Study Uncovers How Mosquitoes Use Infrared Detection To Locate Humans

While a mosquito bite is often just an annoyance, it can be alarming many regions. The Aedes aegpti mosquito spreads viruses causing over 100 million cases of dengue yellow fever, Zika, and other diseases annually. Another species, Anopheles gambiae, transmits the malaria parasite. The World Health Organization estimates that malaria alone results in over 400,000 deaths each year. This makes mosquitoes the deadliest animals due to their disease-spreading capabilities.

Male mosquitoes are harmless, but females require blood for egg development. Over a century of research has focused on how they locate their hosts. Scientists have found that mosquitoes use multiple cues rather than relying on a single signal. They integrate information from various senses across different distances.

Infrared Detection: A New Discovery

A team led by UC Santa Barbara researchers has identified another sense used by mosquitoes: infrared detection. Infrared radiation from a source at human skin temperature doubled the insects' host-seeking behavior when combined with CO2 and human odor. Mosquitoes overwhelmingly moved towards this infrared source during host-seeking activities.

The researchers also pinpointed where this infrared detector is located and its functioning on a morphological and biochemical level. These findings are detailed in the journal Nature. "The mosquito we study, Aedes aegypti, is exceptionally skilled at finding human hosts," said co-lead author Nicolas DeBeaubien, a former graduate student and postdoctoral researcher at UCSB in Professor Craig Montell's laboratory. "This work sheds new light on how they achieve this."

Guided by Thermal Infrared

Mosquitoes like Aedes aegypti use multiple cues to locate hosts from afar. "These include CO2 from our exhaled breath, odors, vision, heat from our skin, and humidity from our bodies," explained co-lead author Avinash Chandel, a current postdoc at UCSB in Montell's group. However, each of these cues has limitations.

The insects have poor vision, and strong winds or rapid movement can disrupt their chemical tracking abilities. The authors wondered if mosquitoes could detect a more reliable directional cue like infrared radiation.

Within about 10 cm, these insects can detect heat rising from our skin and directly sense skin temperature upon landing. These correspond to two types of heat transfer: convection (heat carried by air) and conduction (heat via direct touch). Heat energy can also travel longer distances as electromagnetic waves in the infrared (IR) range of the spectrum.

Experimental Findings

The researchers placed female mosquitoes in a cage with two zones exposed to human odors and CO2 at concentrations similar to exhalation levels. Only one zone was also exposed to IR from a source at skin temperature. A barrier prevented heat exchange through conduction and convection between the zones.

Adding thermal IR from a 34º Celsius source doubled the insects' host-seeking activity compared to zones without IR exposure. This makes infrared radiation a newly documented sense that mosquitoes use to locate humans effectively up to about 70 cm (2.5 feet).

"What struck me most about this work was just how strong of a cue IR ended up being," DeBeaubien said. "Once we got all the parameters just right, the results were undeniably clear."

Sensing Infrared Radiation

Mosquitoes cannot detect thermal infrared radiation like visible light because IR energy is too low to activate rhodopsin proteins in animal eyes.
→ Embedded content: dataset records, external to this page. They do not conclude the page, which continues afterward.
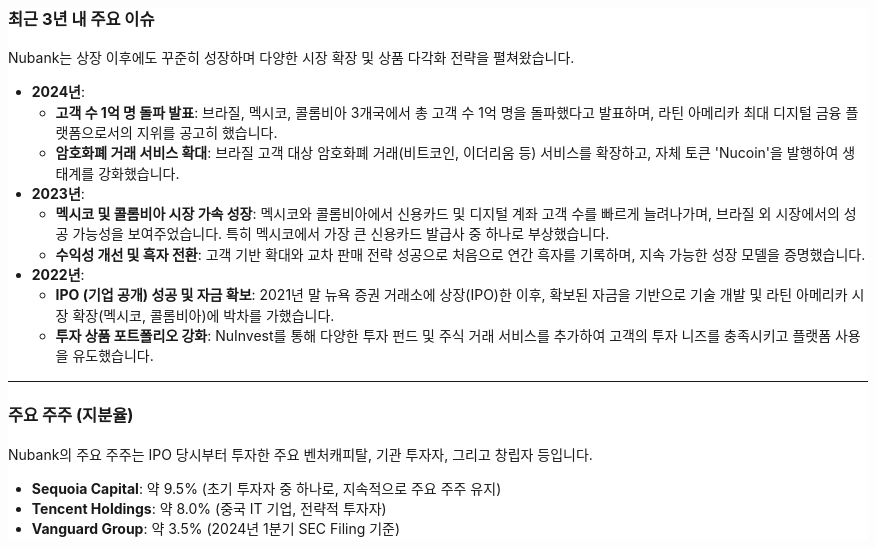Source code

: 
### 최근 3년 내 주요 이슈

Nubank는 상장 이후에도 꾸준히 성장하며 다양한 시장 확장 및 상품 다각화 전략을 펼쳐왔습니다.

- **2024년**:
    - **고객 수 1억 명 돌파 발표**: 브라질, 멕시코, 콜롬비아 3개국에서 총 고객 수 1억 명을 돌파했다고 발표하며, 라틴 아메리카 최대 디지털 금융 플랫폼으로서의 지위를 공고히 했습니다.
    - **암호화폐 거래 서비스 확대**: 브라질 고객 대상 암호화폐 거래(비트코인, 이더리움 등) 서비스를 확장하고, 자체 토큰 'Nucoin'을 발행하여 생태계를 강화했습니다.
- **2023년**:
    - **멕시코 및 콜롬비아 시장 가속 성장**: 멕시코와 콜롬비아에서 신용카드 및 디지털 계좌 고객 수를 빠르게 늘려나가며, 브라질 외 시장에서의 성공 가능성을 보여주었습니다. 특히 멕시코에서 가장 큰 신용카드 발급사 중 하나로 부상했습니다.
    - **수익성 개선 및 흑자 전환**: 고객 기반 확대와 교차 판매 전략 성공으로 처음으로 연간 흑자를 기록하며, 지속 가능한 성장 모델을 증명했습니다.
- **2022년**:
    - **IPO (기업 공개) 성공 및 자금 확보**: 2021년 말 뉴욕 증권 거래소에 상장(IPO)한 이후, 확보된 자금을 기반으로 기술 개발 및 라틴 아메리카 시장 확장(멕시코, 콜롬비아)에 박차를 가했습니다.
    - **투자 상품 포트폴리오 강화**: NuInvest를 통해 다양한 투자 펀드 및 주식 거래 서비스를 추가하여 고객의 투자 니즈를 충족시키고 플랫폼 사용을 유도했습니다.

---

### 주요 주주 (지분율)

Nubank의 주요 주주는 IPO 당시부터 투자한 주요 벤처캐피탈, 기관 투자자, 그리고 창립자 등입니다.

- **Sequoia Capital**: 약 9.5% (초기 투자자 중 하나로, 지속적으로 주요 주주 유지)
- **Tencent Holdings**: 약 8.0% (중국 IT 기업, 전략적 투자자)
- **Vanguard Group**: 약 3.5% (2024년 1분기 SEC Filing 기준)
Electromagnetic radiation longer than about 700 nanometers won't activate rhodopsin; body heat-generated IR is around 9,300 nm.

No known protein is activated by such long wavelengths of radiation directly. However, there is another way for mosquitoes to detect IR indirectly through heat conversion processes similar to those involving solar radiation heating Earth's atmosphere.

The authors of the study hypothesized that body heat-generated IR might hit specific neurons in mosquitoes, activating them by heating them up indirectly enabling detection of radiation.